Lead partner of tax firm, PFM Tax Africa, Seth Terkper, has told the World Bank to be candid to managers of the economy and Ghanaians in general, the country’s true debt-distress status.
According to Mr Terkper, local offices of the two Bretton Woods institutions, especially the World Bank, is sending mixed signals to Ghanaians about whether it is still a high risk debt-distress or debt-distressed country.
His assertion follows a media engagement involving World Bank Country Director, Pierre Laporte, in which he stated that he does not foresee Ghana becoming a debt-distressed country anytime soon given the fact that a larger portion of its public debt are long term multilateral loans.
He also noted plans by the World Bank to review Ghana’s classification as a high risk debt distress country mid-next year.
The debt sustainability assessment of Ghana’s economy by the World Bank, comes on the back of Ghana surpassing the 70 per cent debt-to-GDP benchmark and being classified as a high risk debt distress status.
The assessment exercise to be carried out mid-2021 by the World Bank, will look at Ghana’s ability to meet its debt obligations as well as challenges affecting the country’s revenue generation efforts.
Reacting to comments made by Mr Laporte, the local representative of the World Bank, Mr Terkper who served as the nation’s Finance Minister in the previous government, advised the Bretton Woods institutions particularly the World Bank to stop making managers of the economy feel complacent about the country’s debt status, especially when everything shows the country’s debt issues are getting out of hand.
“Why is the Fund and World Bank making us feel complacent, why the ambivalence when the situation is clear given our debt issues,” he questioned.
“Ghana’s debt is going to be unsustainable if it is not already unsustainable, I mean we are already in debt-distress and the World Bank has classified Ghana as a high risk debt-distress country but the line between debt-distressed and high risk of debt-distress is a thin one,” he stated.
“If you are going to end 2020 with 76.7 per cent as projected by the IMF and if you also look at the financing of the Expenditure in Advance of Appropriation Budget, which the Eurobond alone is between $3-$5 billion excluding domestic market financing and other loans to be disbursed, looking at the spate of projects to be implemented by government and all that, the difference between 76.7 per cent and 80 per cent is only 3 per cent. So Ghana will definitely exceed the 80 per cent debt-to-GDP mark in the first quarter of 2021 and at that level, no one should tell the nation that we are debt-distressed,” he told norvanreports.

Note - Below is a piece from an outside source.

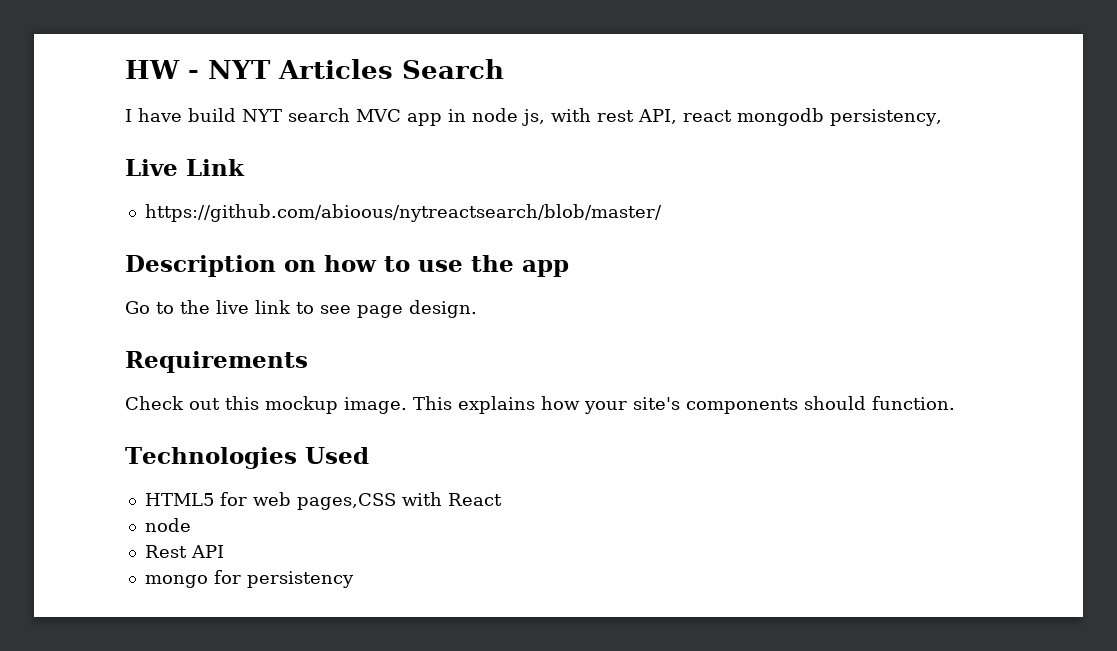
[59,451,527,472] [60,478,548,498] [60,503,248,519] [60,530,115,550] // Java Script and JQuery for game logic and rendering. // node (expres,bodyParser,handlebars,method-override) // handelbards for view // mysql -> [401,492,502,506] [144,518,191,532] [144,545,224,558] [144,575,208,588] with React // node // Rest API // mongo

According to Mr Terkper, the use of all the nation’s tax revenues and even borrowing to finance interests and compensation payments alone and not to talk of debt servicing shows the nation is already debt-distressed.
“Again we are using over 50 per cent of our tax revenues for interest payments, adding compensation payments gives you 143 per cent of tax revenues. And these are items we are borrowing to pay when originally they should be catered for by our tax revenues,” he noted.
“And then there is debt servicing….so with all these what again do you need to be told you are debt-distressed,” he posited.